Şükrü Kaya’nın aşağıdaki sözleri, nasıl değiştirilmiş, sonra bu yalana kanıtsız, belgesiz herkes nasıl inandırılmış akıl sır erdirilecek gibi değil:
“Karşıda da bizimle harp etmiş insanların mezarlarını ve abidelerini görüyoruz. Orada yatanları da takdir ederiz.”
Yayılmacı, saldırgan düşman askerlerinin mezarları gösterilerek, “Orada yatanları da takdir ederiz.” denmesinden yıllar sonra, bu sözlerden pay çıkarmış, yalanı bu temel üstüne kurmuş olmalılar.
Bu sözlerden sonra denilenler şunlar ve nasıl değiştirilmiş, bir düşününüz.
“Medeniyet tarihi yarın karşı karşıya yatanlardan hangisinin fedakârlığını daha haklı ve daha insani bulacak ve daha ziyade takdir edecektir. Tecavüz etmiş olanların abidelerini mi, yoksa vatanını müdafaa eden kahramanların hâlâ el uzatılmamış mukaddes taş ve toprak halinde bırakılmış olan bu izleri, bu kahraman izlerini mi? Kat’i hükmü medeni beşeriyetin insani takdirine emniyetle bırakabiliriz.”
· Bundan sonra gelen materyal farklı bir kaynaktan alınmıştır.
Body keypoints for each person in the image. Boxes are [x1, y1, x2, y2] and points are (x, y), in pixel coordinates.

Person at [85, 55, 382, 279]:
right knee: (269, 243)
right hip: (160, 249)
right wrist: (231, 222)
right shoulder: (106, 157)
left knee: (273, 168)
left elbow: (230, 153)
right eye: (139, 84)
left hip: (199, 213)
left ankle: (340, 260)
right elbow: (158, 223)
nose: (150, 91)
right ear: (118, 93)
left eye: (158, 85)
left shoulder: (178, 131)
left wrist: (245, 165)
Kısaca, burada Şükrü Kaya, karşı karşıya yatanlardan hangisinin fedakârlığını uygarlık tarihi daha insani bulacak, takdir edecek, bunu geleceğe bırakıyoruz, demiş. Şu ayrımı yaparak, bu tuhaf sorunun yanıtını zaten orada vermiş:
“Tecavüz edenleri mi, vatanını müdafaa eden kahramanları mı?”
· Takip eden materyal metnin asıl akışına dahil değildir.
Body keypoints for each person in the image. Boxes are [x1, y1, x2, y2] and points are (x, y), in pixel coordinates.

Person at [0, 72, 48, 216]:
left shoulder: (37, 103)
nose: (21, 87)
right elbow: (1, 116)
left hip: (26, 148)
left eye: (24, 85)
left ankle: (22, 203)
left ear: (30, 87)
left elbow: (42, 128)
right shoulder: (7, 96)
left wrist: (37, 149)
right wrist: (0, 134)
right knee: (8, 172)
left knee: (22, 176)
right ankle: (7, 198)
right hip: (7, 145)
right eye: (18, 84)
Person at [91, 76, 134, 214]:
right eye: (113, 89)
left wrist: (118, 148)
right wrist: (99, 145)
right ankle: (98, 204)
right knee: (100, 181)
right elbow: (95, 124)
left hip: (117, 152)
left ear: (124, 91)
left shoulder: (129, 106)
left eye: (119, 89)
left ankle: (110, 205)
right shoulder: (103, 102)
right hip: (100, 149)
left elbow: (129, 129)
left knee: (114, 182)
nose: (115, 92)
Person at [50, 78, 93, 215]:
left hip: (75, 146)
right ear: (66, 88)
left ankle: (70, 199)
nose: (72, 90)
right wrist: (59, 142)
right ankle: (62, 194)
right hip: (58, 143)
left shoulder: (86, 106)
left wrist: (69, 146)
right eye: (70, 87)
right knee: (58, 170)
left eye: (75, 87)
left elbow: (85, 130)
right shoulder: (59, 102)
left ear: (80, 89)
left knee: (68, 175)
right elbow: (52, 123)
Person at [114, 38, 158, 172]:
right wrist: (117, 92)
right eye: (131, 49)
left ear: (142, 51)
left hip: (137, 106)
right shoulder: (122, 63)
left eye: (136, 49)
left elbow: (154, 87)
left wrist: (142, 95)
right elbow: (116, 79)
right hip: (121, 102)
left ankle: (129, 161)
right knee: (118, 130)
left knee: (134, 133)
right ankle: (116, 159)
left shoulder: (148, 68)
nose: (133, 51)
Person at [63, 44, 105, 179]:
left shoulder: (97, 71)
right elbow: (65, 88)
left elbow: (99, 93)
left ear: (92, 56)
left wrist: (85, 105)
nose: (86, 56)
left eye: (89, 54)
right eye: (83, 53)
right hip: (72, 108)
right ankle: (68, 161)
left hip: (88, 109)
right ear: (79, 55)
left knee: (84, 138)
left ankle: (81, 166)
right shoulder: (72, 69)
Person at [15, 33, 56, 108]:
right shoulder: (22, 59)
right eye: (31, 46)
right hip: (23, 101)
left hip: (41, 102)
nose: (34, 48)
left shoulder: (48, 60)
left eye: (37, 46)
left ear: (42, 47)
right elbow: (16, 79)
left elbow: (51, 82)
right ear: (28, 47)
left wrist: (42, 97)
Susarsak, bu sözleri bilerek, bilmeyerek yayanları eleştirmezsek, uyarmazsak yalanı duymayanları, bu yalan yayılmaya devam edecek. Hiç bitmeyecek. Unutulmasın:
Yalancıdan it yeğ.” demiş atalarımız…
Bu yalandan dönelim!
Feza Tiryaki, 26 Nisan 2022
Yazıya ek:
Mustafa Kemal Atatürk Anlatıyor:
"Biz, bir kişinin kahramanlığıyla ilgilenmiyoruz. Size, Bombasırtı olayını anlatmam gerekiyor.
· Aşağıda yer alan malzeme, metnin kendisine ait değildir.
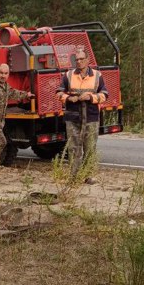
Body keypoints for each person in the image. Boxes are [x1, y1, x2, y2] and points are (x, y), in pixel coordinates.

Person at [56, 49, 109, 184]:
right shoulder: (68, 75)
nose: (78, 62)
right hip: (73, 118)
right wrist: (69, 98)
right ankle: (74, 177)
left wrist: (91, 97)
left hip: (91, 117)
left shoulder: (97, 75)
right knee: (73, 148)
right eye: (77, 59)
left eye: (81, 59)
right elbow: (58, 93)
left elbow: (104, 95)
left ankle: (88, 176)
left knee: (90, 147)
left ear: (87, 60)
Karşılıklı siperler arasında sekiz metre uzaklık var. Ölüm muhakkak. Birinci siperdekilerin hiçbiri kurtulamıyor, vurulup düşüyor. İkinci siperdekiler hemen onların yerini alıyor. Fakat, ne kadar özenilecek bir inançla biliyor musunuz? Öleni görüyor, öleceğini biliyor ve hiç çekinmiyor, sarsılmıyor. Okumayı bilenler ellerinde Kur'anı Kerim, bilmeyenler dillerinde Kelimei şehadet ile yürüyorlar. Bu, Türk askerlerindeki ruh kuvvetini gösteren hayrete ve tebriğe değer bir örnektir. Emin olmalısınız ki, Çanakkale Savaşı'nı kazandıran bu yüksek ruhtur.